# Task description:
Look for the string "visualized" in the listing below, then copy every line that has it.

# Records for processing:
-=-=-=-=-
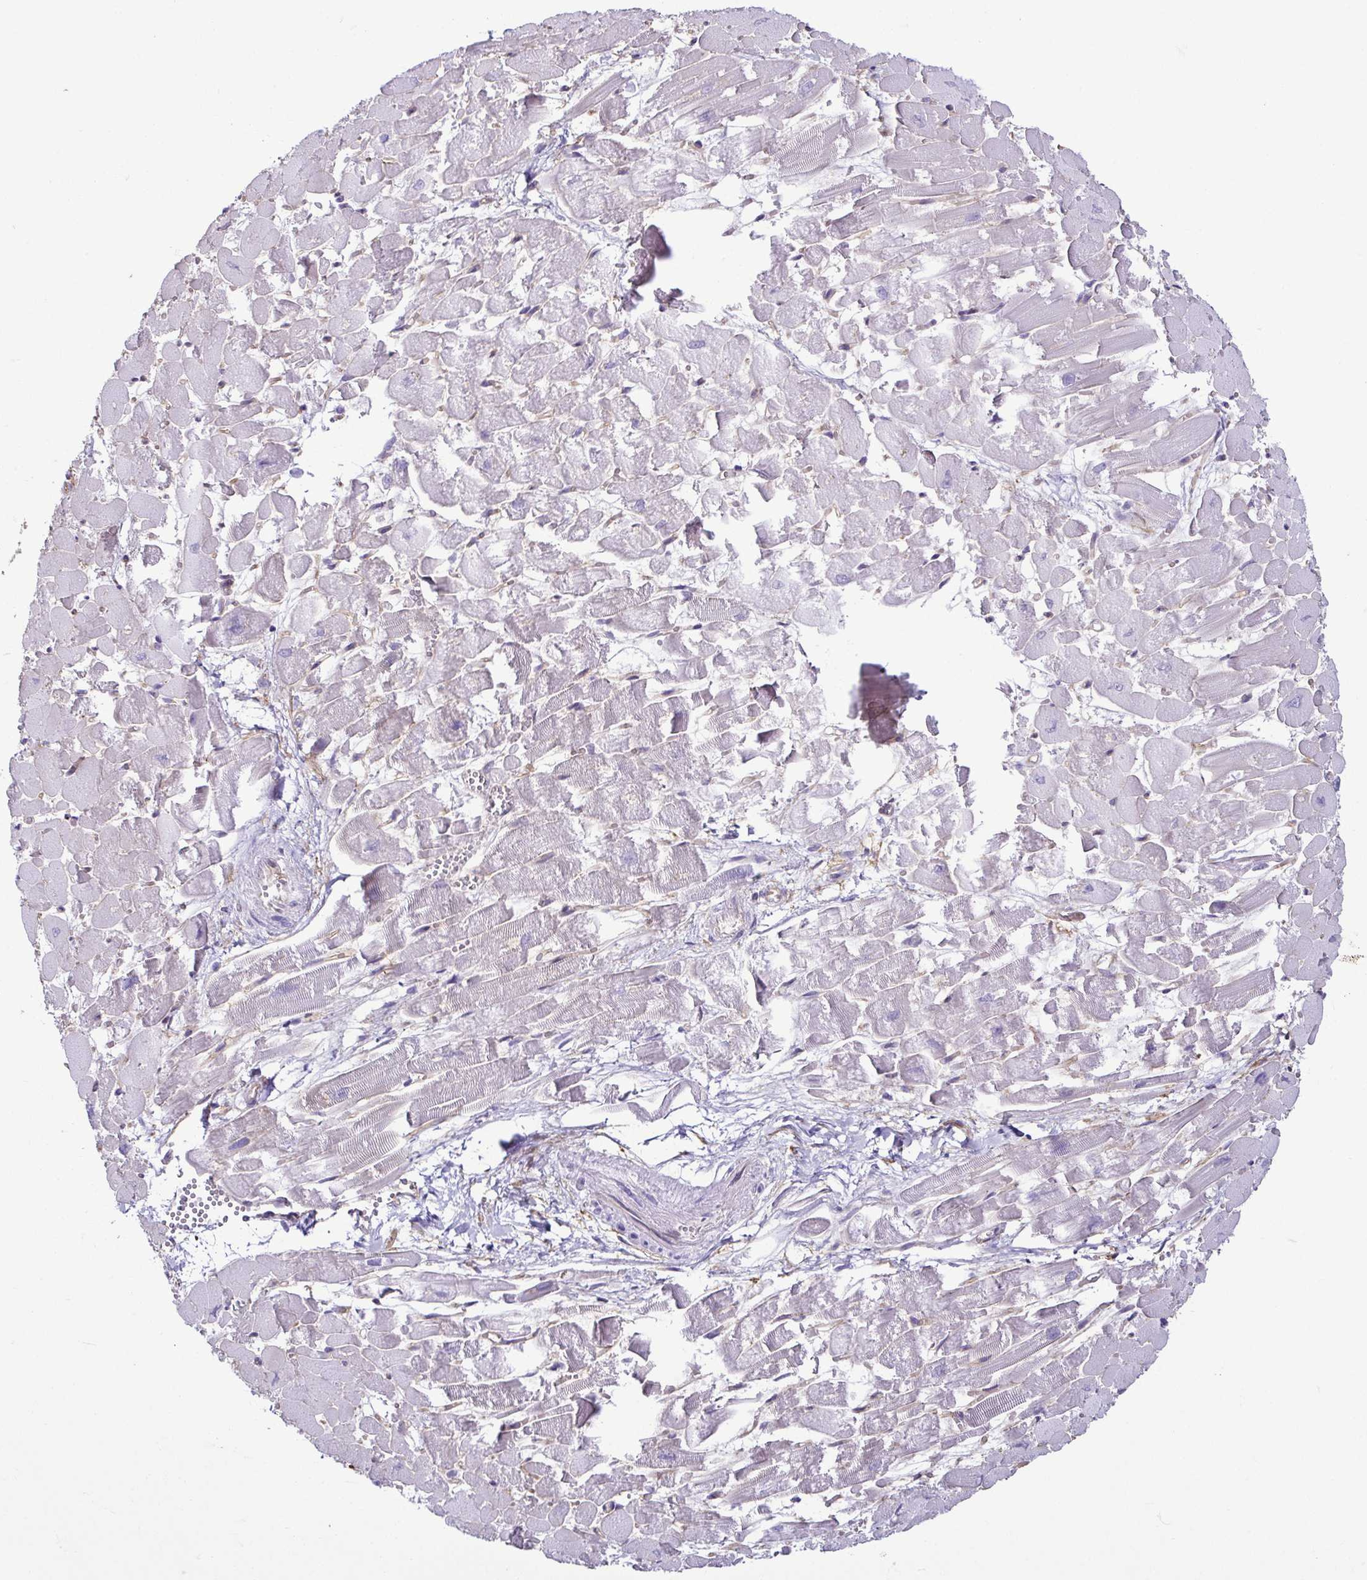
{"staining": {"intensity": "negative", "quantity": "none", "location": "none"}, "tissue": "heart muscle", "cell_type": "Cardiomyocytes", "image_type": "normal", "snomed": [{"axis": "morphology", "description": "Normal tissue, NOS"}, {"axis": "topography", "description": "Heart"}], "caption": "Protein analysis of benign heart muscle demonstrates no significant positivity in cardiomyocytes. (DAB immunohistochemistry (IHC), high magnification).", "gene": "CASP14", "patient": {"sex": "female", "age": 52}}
-=-=-=-=-
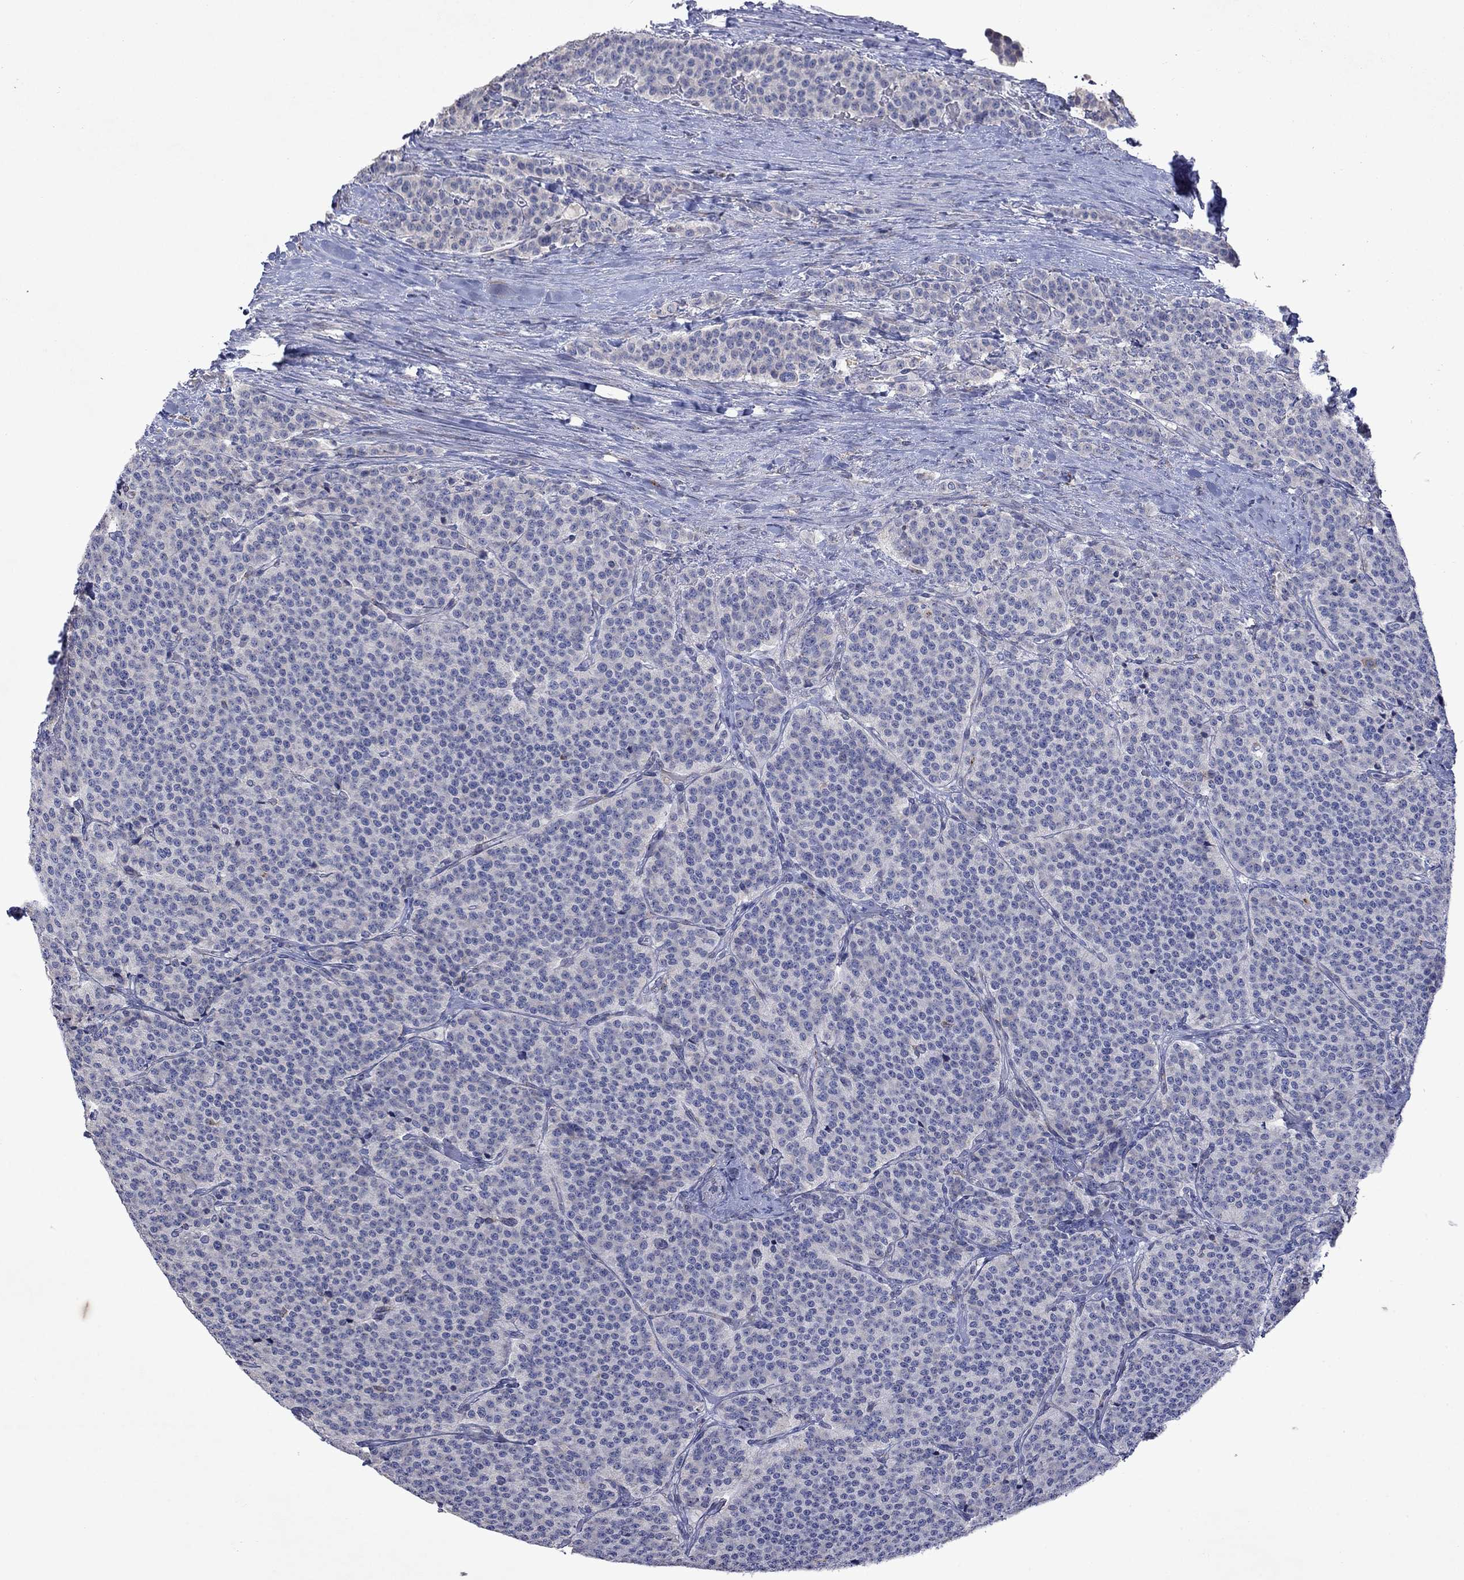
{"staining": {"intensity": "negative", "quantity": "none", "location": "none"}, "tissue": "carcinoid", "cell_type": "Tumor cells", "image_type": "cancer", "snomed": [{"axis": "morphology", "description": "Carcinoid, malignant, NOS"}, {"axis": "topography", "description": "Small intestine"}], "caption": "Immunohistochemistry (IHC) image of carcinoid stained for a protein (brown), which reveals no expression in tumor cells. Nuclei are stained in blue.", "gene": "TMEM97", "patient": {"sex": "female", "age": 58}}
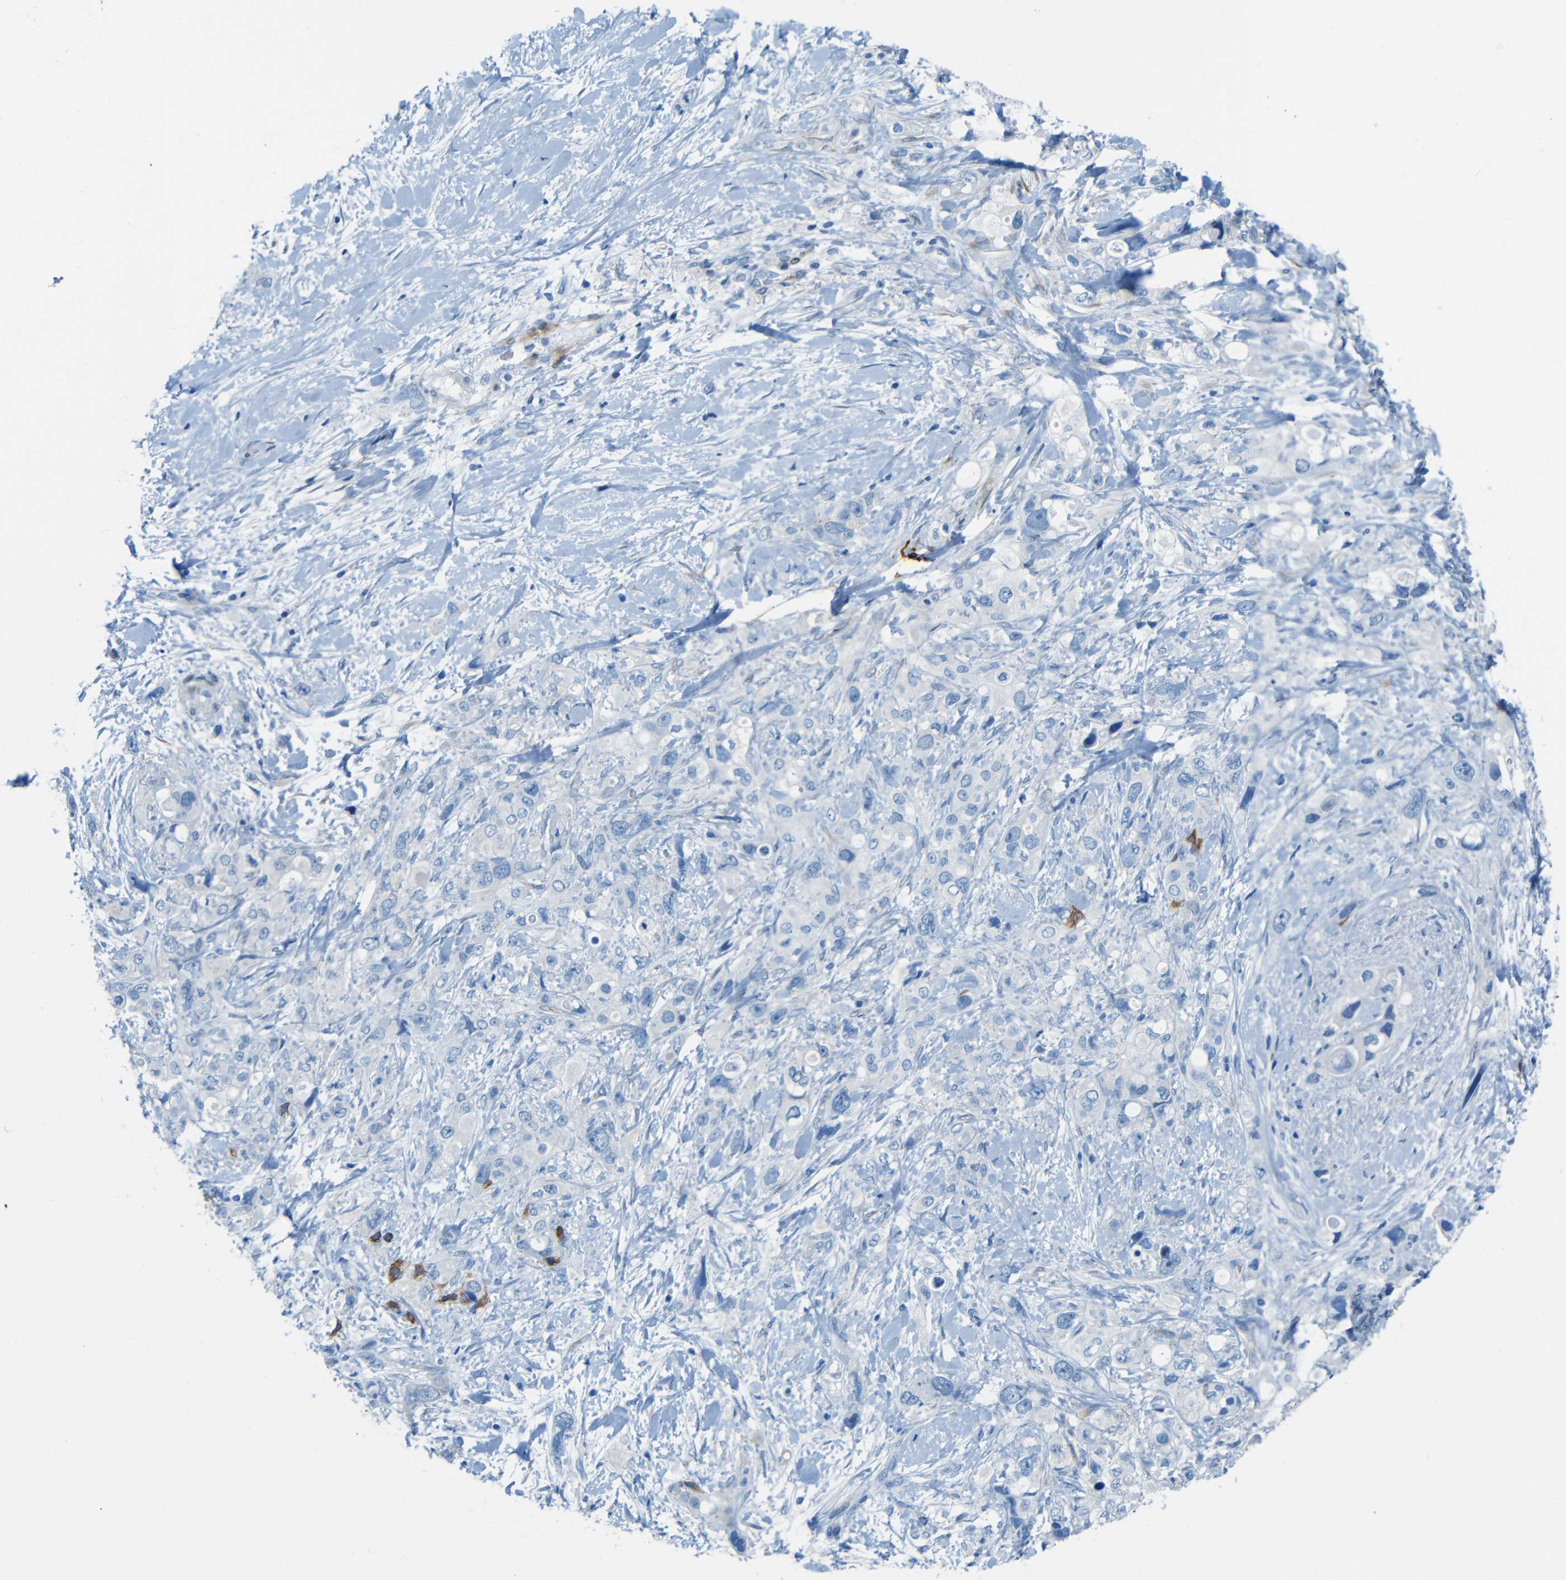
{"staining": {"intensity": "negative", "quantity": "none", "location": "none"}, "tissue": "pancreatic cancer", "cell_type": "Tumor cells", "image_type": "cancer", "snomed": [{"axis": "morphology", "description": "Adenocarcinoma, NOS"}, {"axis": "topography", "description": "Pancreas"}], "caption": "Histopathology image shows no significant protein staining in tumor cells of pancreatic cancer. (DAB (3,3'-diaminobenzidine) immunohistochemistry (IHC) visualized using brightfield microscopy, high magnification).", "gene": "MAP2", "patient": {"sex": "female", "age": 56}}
-=-=-=-=-
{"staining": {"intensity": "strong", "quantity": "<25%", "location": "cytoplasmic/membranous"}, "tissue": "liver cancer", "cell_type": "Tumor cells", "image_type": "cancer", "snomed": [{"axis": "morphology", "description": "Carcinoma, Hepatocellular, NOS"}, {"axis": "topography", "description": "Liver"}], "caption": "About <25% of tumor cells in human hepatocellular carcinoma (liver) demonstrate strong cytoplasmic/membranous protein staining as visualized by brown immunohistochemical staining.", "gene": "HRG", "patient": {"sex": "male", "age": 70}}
-=-=-=-=-
# Your solution:
{"staining": {"intensity": "negative", "quantity": "none", "location": "none"}, "tissue": "pancreatic cancer", "cell_type": "Tumor cells", "image_type": "cancer", "snomed": [{"axis": "morphology", "description": "Adenocarcinoma, NOS"}, {"axis": "topography", "description": "Pancreas"}], "caption": "Histopathology image shows no significant protein staining in tumor cells of pancreatic cancer. (DAB (3,3'-diaminobenzidine) immunohistochemistry (IHC) visualized using brightfield microscopy, high magnification).", "gene": "MAP2", "patient": {"sex": "female", "age": 56}}
{"staining": {"intensity": "strong", "quantity": "<25%", "location": "cytoplasmic/membranous"}, "tissue": "liver cancer", "cell_type": "Tumor cells", "image_type": "cancer", "snomed": [{"axis": "morphology", "description": "Carcinoma, Hepatocellular, NOS"}, {"axis": "topography", "description": "Liver"}], "caption": "About <25% of tumor cells in human hepatocellular carcinoma (liver) demonstrate strong cytoplasmic/membranous protein staining as visualized by brown immunohistochemical staining.", "gene": "HRG", "patient": {"sex": "male", "age": 70}}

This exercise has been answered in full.